Portanto, podemos pensar que existem feridas e dores visíveis e outras que podem ser invisíveis aos olhos, mas que nem por isso são menos dolorosas.
A dor psíquica ou dor da alma pode ser mais avassaladora do que a dor física em alguns casos, de forma que diante de uma intensa dor psíquica, o sujeito pode se ver incapaz de processá-la e superá-la recorrendo ao suicídio como a única saída possível para livrar-se da dor, descarregando-a em um ato.
A psicanálise pretende lançar luz às dores psíquicas reais ou fantasiadas, livre de pré-conceitos e estigmas, ajudando a construir novos significados e sentidos para a problemática do suicídio.
O excesso de sofrimento, a ausência de palavras e a força de algo que é irrepresentável e impossível de suportar pode levar um indivíduo a tirar a própria vida.
É claro que, para chegar a este ponto, o indivíduo não se encontra mentalmente saudável, tendo percorrido um processo de adoecimento e sendo invadido por ocorrências traumáticas.
Alguns fatores de risco que podem se tornar tendências suicidas são: o sentimento de “ser um fardo e impedir a felicidade do outro”, o excesso de culpa, o sentimento de inutilidade ou de auto-recriminação por não atender à demandas e expectativas familiares e sociais, ser vítima de discriminação, abuso e violência, sofrer de transtornos de ansiedade e depressão vivenciados inclusive por perdas e rompimentos, fazer uso abusivo de álcool, drogas e outras substâncias químicas, ter sérios problemas financeiros, ter atitudes de automutilação, ser portador de doenças mentais e outras doenças crônicas.
O suicídio não escolhe idade, nem género, religião ou classe social, por isso qualquer fator de risco potencial deve ser visto como sinal de alerta e motivo para buscar ajuda.
O processo terapêutico pode contribuir exatamente para dar voz ao indivíduo, colocando-o na posição de um sujeito que fala e que é escutado, que fala e escuta-se. Não escuta aos outros, mas escuta a si mesmo, podendo simbolizar e dar um sentido ao que lhe acomete através da fala e não do ato (de tirar a vida).
Quando digo que não escuta aos outros refiro-me ao fato de que, muitas vezes, os outros não dizem nada que possa ajudar e sim que fazem o sujeito em sofrimento recriminar-se ainda mais.

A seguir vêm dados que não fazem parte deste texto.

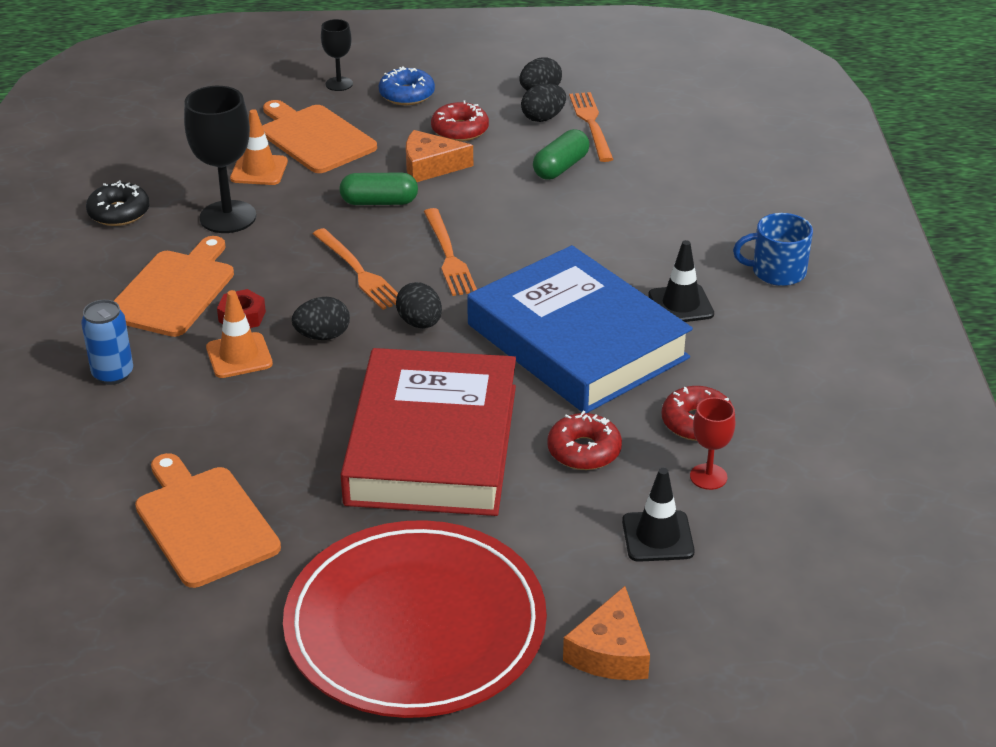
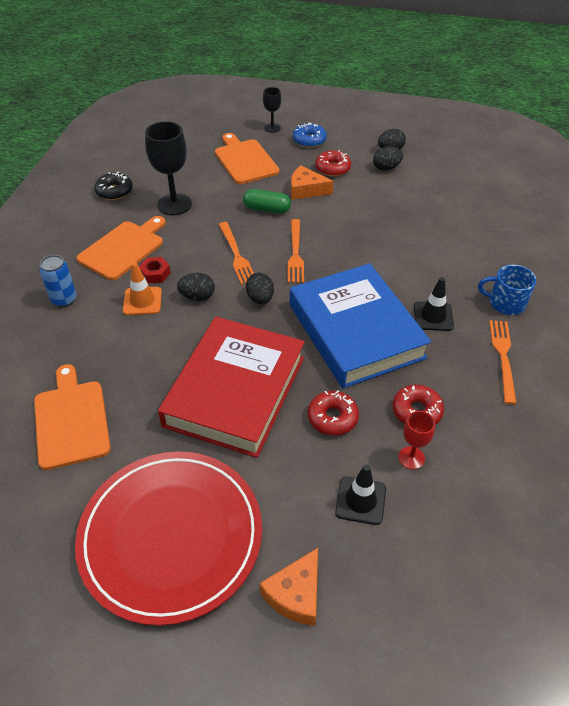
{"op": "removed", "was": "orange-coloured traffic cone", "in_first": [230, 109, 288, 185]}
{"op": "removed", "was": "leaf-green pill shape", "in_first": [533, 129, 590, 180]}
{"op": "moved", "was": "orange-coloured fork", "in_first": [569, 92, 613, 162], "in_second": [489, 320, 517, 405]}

Temos, como exemplo: “Você tem tudo, larga a mão de bobagens”, “Eu conheço alguém que passou por isso e agiu assim ou assado”, “Você precisa ir para a igreja”, “Não chore por ele (a), existem muitas outras pessoas por aí”, etc.

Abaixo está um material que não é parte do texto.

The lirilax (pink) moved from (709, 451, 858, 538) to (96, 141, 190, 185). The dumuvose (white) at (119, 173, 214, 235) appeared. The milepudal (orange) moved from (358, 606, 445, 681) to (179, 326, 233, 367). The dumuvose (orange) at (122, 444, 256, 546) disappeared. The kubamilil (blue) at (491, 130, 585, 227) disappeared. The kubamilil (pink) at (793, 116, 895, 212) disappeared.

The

Portanto, a escuta de um profissional qualificado poderá inserir questionamentos ao sujeito, incentivar suas potencialidades e não tentar encaixá-lo em estereótipos fora dos “padrões sociais”.

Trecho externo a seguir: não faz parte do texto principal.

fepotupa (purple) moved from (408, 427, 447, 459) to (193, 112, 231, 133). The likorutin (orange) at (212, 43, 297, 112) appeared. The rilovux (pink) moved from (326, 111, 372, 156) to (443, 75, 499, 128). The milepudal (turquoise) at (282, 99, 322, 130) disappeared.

Lembrando que amigos e familiares podem ajudar muito alguém que apresenta fatores de risco para o suicídio: ao mostrar que se preocupam e que se importam com a pessoa, ao se interessar por aquilo que é importante para ela, ao resgatar memórias felizes, etc., mantendo sempre a mente aberta e uma postura que não provoque ameaças, incentivando a pessoa a buscar ajuda profissional.
Podemos dizer que o suicídio não é um ato racional, é um ato cometido por alguém que está vulnerável e que se torna vítima de si mesmo.
Por fim, o que leva uma pessoa ao suicídio pode ser, no fundo, o desejo de viver e não o desejo de morrer, uma vez que pode ter criado para si a ilusão de uma vida que acredita não poder viver.